Le sourire pincé et l’air guindé je me complaisais dans une existence végétative qui avait le luxe de m’épargner l’embarras des besoins.
Ravie d’être sous les projecteurs, à cette époque, je n’avais pas conscience qu’ainsi ce ne serait jamais mon heure. Crispée comme une extravagante, je me tenais là, toujours plus affolante. Donnée à voir, jamais à percevoir, le plaisir était simple, le contentement niais. Monter sur scène, réciter, décamper, recommencer.
Ma passion pour le récit devint par défaut celle de la scène. Mon enthousiasme à jouer, devint sournoisement un désir de briller.
Mais sa présence me détourna de cette aspiration. La lumière ne se reflétait pas sur elle, mais la traversait, tandis que si ce n’est pour m’éblouir, moi, elle ne me pénétrait jamais.
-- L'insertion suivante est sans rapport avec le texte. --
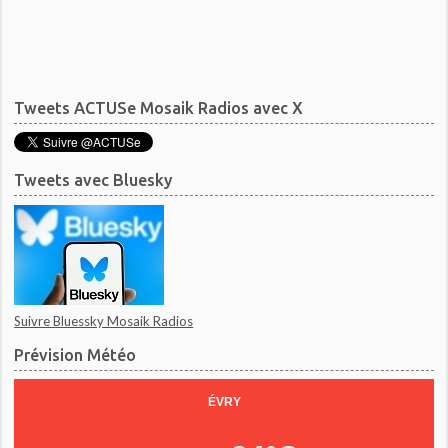
Tweets ACTUSe Mosaik Radios avec X
Tweets avec Bluesky
Suivre Bluessky Mosaik Radios
Prévision Météo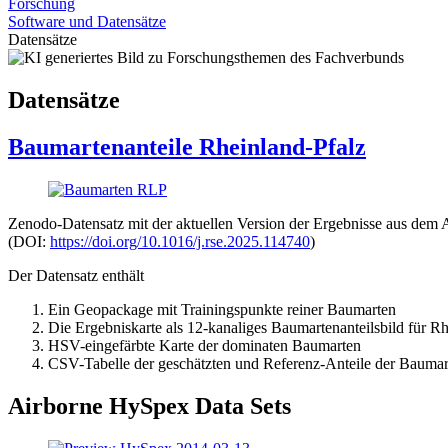
Forschung
Software und Datensätze
Datensätze
Datensätze
Baumartenanteile Rheinland-Pfalz
Zenodo-Datensatz mit der aktuellen Version der Ergebnisse aus dem 
(DOI:
https://doi.org/10.1016/j.rse.2025.114740
)
Der Datensatz enthält
Ein Geopackage mit Trainingspunkte reiner Baumarten
Die Ergebniskarte als 12-kanaliges Baumartenanteilsbild für R
HSV-eingefärbte Karte der dominaten Baumarten
CSV-Tabelle der geschätzten und Referenz-Anteile der Baumart
Airborne HySpex Data Sets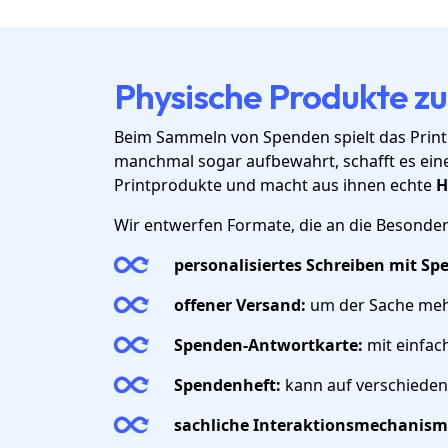
Physische Produkte z
Beim Sammeln von Spenden spielt das Printp
manchmal sogar aufbewahrt, schafft es ein
Printprodukte und macht aus ihnen echte
H
Wir entwerfen Formate, die an die Besonder
personalisiertes Schreiben mit Sp
offener Versand:
um der Sache mehr
Spenden-Antwortkarte:
mit einfa
Spendenheft:
kann auf verschieden
sachliche Interaktionsmechanism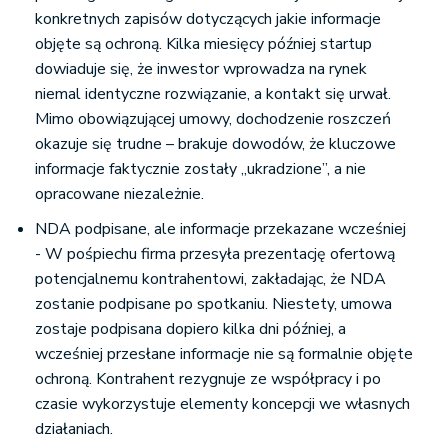
konkretnych zapisów dotyczących jakie informacje
objęte są ochroną. Kilka miesięcy później startup
dowiaduje się, że inwestor wprowadza na rynek
niemal identyczne rozwiązanie, a kontakt się urwał.
Mimo obowiązującej umowy, dochodzenie roszczeń
okazuje się trudne – brakuje dowodów, że kluczowe
informacje faktycznie zostały „ukradzione”, a nie
opracowane niezależnie.
NDA podpisane, ale informacje przekazane wcześniej
- W pośpiechu firma przesyła prezentację ofertową
potencjalnemu kontrahentowi, zakładając, że NDA
zostanie podpisane po spotkaniu. Niestety, umowa
zostaje podpisana dopiero kilka dni później, a
wcześniej przesłane informacje nie są formalnie objęte
ochroną. Kontrahent rezygnuje ze współpracy i po
czasie wykorzystuje elementy koncepcji we własnych
działaniach.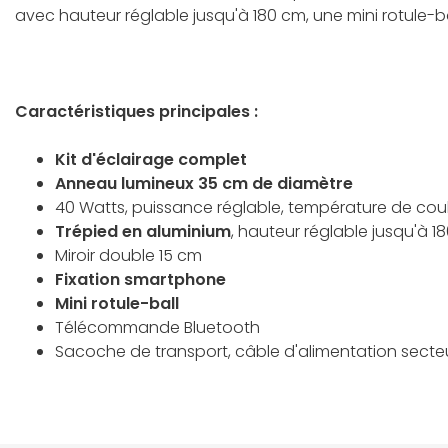
avec hauteur réglable jusqu'à 180 cm, une mini rotule
Caractéristiques principales :
Kit d'éclairage complet
Anneau lumineux 35 cm de diamètre
40 Watts, puissance réglable, température de cou
Trépied en aluminium
, hauteur réglable jusqu'à 1
Miroir double 15 cm
Fixation smartphone
Mini rotule-ball
Télécommande Bluetooth
Sacoche de transport, câble d'alimentation secte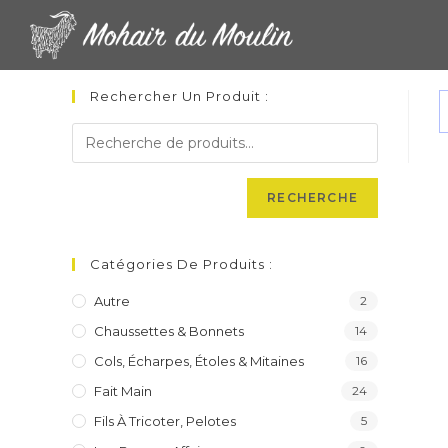
Skip
to
content
Rechercher Un Produit :
RECHERCHE
Catégories De Produits :
Autre
2
Chaussettes & Bonnets
14
Cols, Écharpes, Étoles & Mitaines
16
Fait Main
24
Fils À Tricoter, Pelotes
5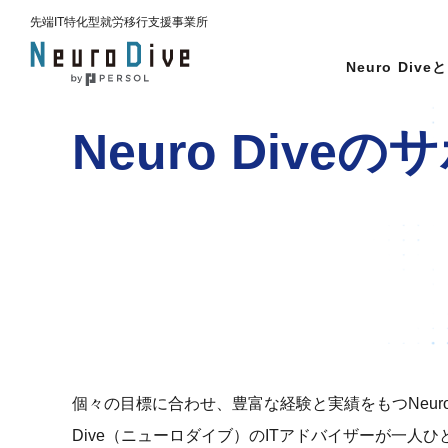
先端IT特化型
就労移行支援事業所
Neuro Dive
と
Neuro Dive
個々の目標に合わせ、豊富な経験と実績をもつNeur
Dive（ニューロダイブ）のITアドバイザーが一人ひ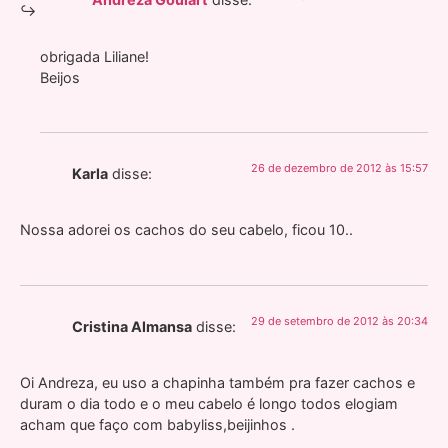
obrigada Liliane!
Beijos
26 de dezembro de 2012 às 15:57
Karla
disse:
Nossa adorei os cachos do seu cabelo, ficou 10..
29 de setembro de 2012 às 20:34
Cristina Almansa
disse:
Oi Andreza, eu uso a chapinha também pra fazer cachos e
duram o dia todo e o meu cabelo é longo todos elogiam
acham que faço com babyliss,beijinhos .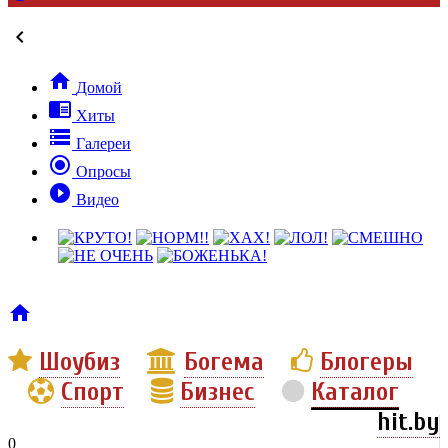


Домой

Хиты

Галереи

Опросы

Видео

Шоубиз
Богема
Блогеры
Спорт
Бизнес
Каталог
hit.by
0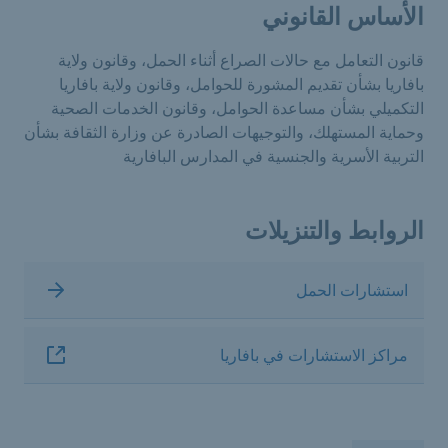
الأساس القانوني
قانون التعامل مع حالات الصراع أثناء الحمل، وقانون ولاية
بافاريا بشأن تقديم المشورة للحوامل، وقانون ولاية بافاريا
التكميلي بشأن مساعدة الحوامل، وقانون الخدمات الصحية
وحماية المستهلك، والتوجيهات الصادرة عن وزارة الثقافة بشأن
التربية الأسرية والجنسية في المدارس البافارية
الروابط والتنزيلات
استشارات الحمل
مراكز الاستشارات في بافاريا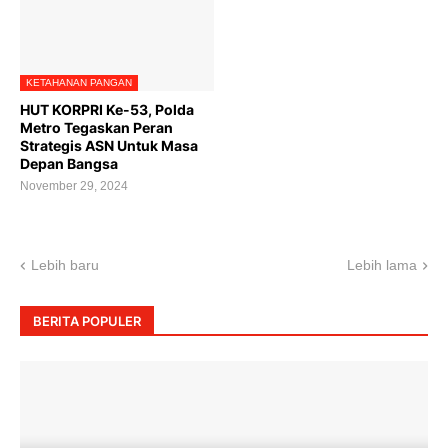
KETAHANAN PANGAN
HUT KORPRI Ke-53, Polda
Metro Tegaskan Peran
Strategis ASN Untuk Masa
Depan Bangsa
November 29, 2024
Lebih baru
Lebih lama
BERITA POPULER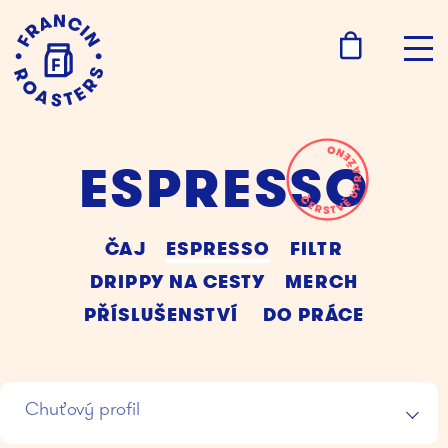
ESPRESSO
ČAJ
ESPRESSO
FILTR
DRIPPY NA CESTY
MERCH
PŘÍSLUŠENSTVÍ
DO PRÁCE
Chuťový profil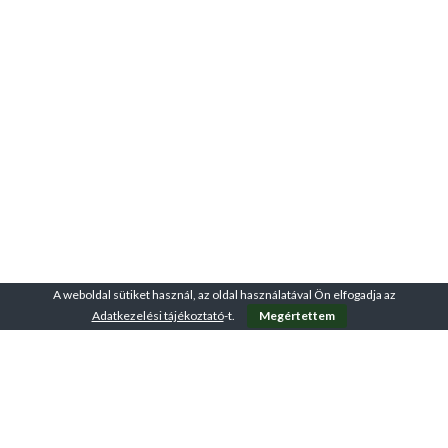
A weboldal sütiket használ, az oldal használatával Ön elfogadja az
Adatkezelési tájékoztató
-t.
Megértettem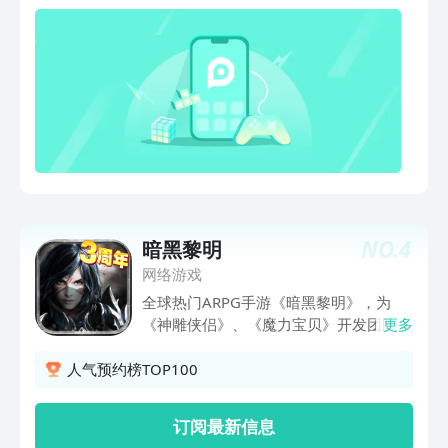
类的自由与尊严而战。 以游骑兵的名
义，刺破高墙外的黑暗！
NO.
4
暗黑黎明
网络游戏
全球热门ARPG手游《暗黑黎明》，为
《神雕侠侣》、《魔力宝贝》开发团队的
更多
第三款S级手游巨作！感受最顶级的画
质！ 参与最激爽的群战！四大经典职业
人气预约榜TOP100
双天赋，专属技能一键切换，获得超激爽
的战斗体验；采用跨平台引擎制作，实现
订阅最新信息
行 业顶级4K级游戏画质。更有佣兵养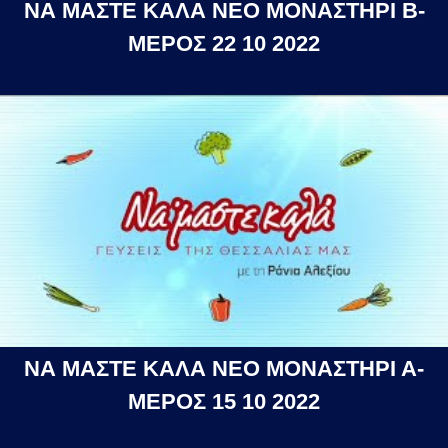
ΝΑ ΜΑΣΤΕ ΚΑΛΑ ΝΕΟ ΜΟΝΑΣΤΗΡΙ Β-
ΜΕΡΟΣ 22 10 2022
ΝΑ ΜΑΣΤΕ ΚΑΛΑ ΝΕΟ ΜΟΝΑΣΤΗΡΙ Α-
ΜΕΡΟΣ 15 10 2022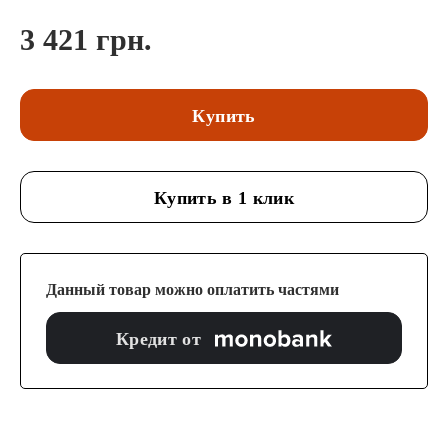
3 421 грн.
Купить
Купить в 1 клик
Данный товар можно оплатить частями
Кредит от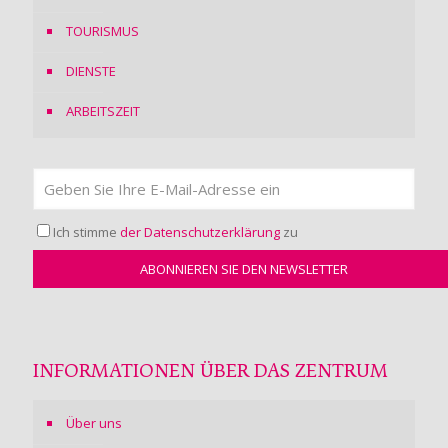
TOURISMUS
DIENSTE
ARBEITSZEIT
Ich stimme
der Datenschutzerklärung
zu
INFORMATIONEN ÜBER DAS ZENTRUM
Über uns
Cette vorace mangeuse de flamme. Cette pie insatiable. À ses côtés, impossible de briller, l’éclat la nourrissait. Alors, l’adoption du second rôle. Alors l’intérêt pour le derrière de la scène. Alors, la prétention à l’humilité. Tant de frustration pour si peu d’ambition. Le réconfort de l’obscurité régie par la peur de ne pouvoir se démarquer.
Prétendre agir pour ne pas subir. Puis agir vraiment. L’impulsion d’une ancienne intolérante au possible, dopée à l’adrénaline de l’action. Le balcon de l’avant-scène. Un mouvement de côté. Des bras tendus. Un cou serré. Un corps qui craque. En la voyant inerte étendue sur le plateau, je lui accordai la faveur de me faire une dernière fois de l’ombre.